Of the entries below, repeat exactly only those lines from the one containing "Al enviar este formulario, Acepto" through the last line, with pictures omitted.

PROVIDED RECORDS:
⟨

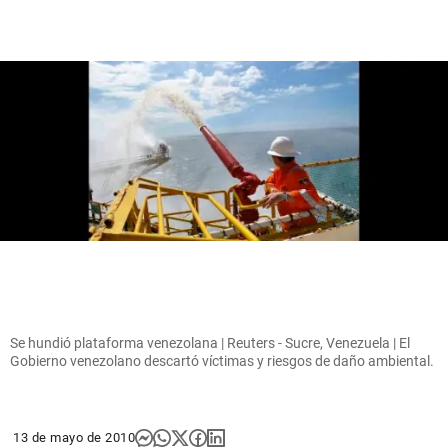
Se hundió plataforma venezolana | Reuters - Sucre, Venezuela | El
Gobierno venezolano descartó víctimas y riesgos de daño ambiental.
13 de mayo de 2010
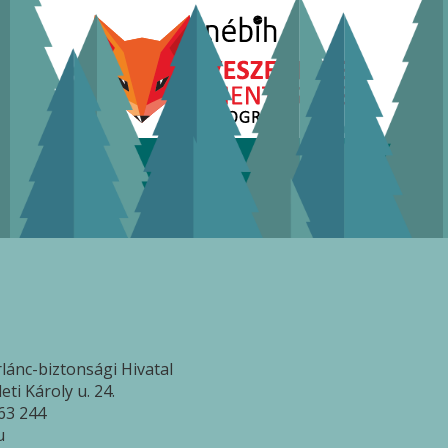
lánc-biztonsági Hivatal
ti Károly u. 24.
63 244
u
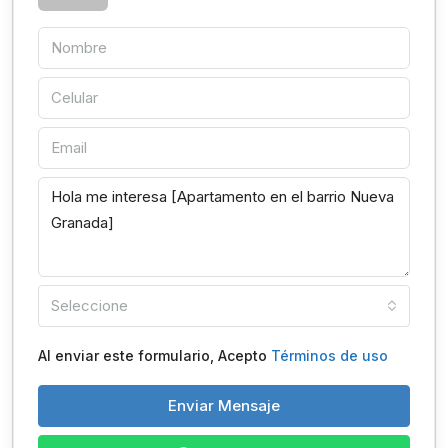
Seleccione
Al enviar este formulario, Acepto
Términos de uso
Enviar Mensaje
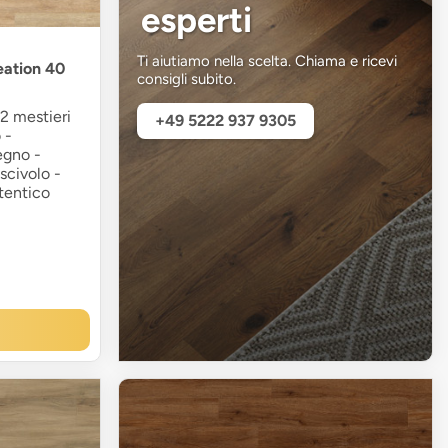
esperti
Ti aiutiamo nella scelta. Chiama e ricevi
eation 40
consigli subito.
2 mestieri
+49 5222 937 9305
 -
egno -
scivolo -
utentico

⟩

RESULT OF THE EXERCISE:
Al enviar este formulario, Acepto
Términos de uso
Enviar Mensaje
esperti
Ti aiutiamo nella scelta. Chiama e ricevi
eation 40
consigli subito.
2 mestieri
+49 5222 937 9305
 -
egno -
scivolo -
utentico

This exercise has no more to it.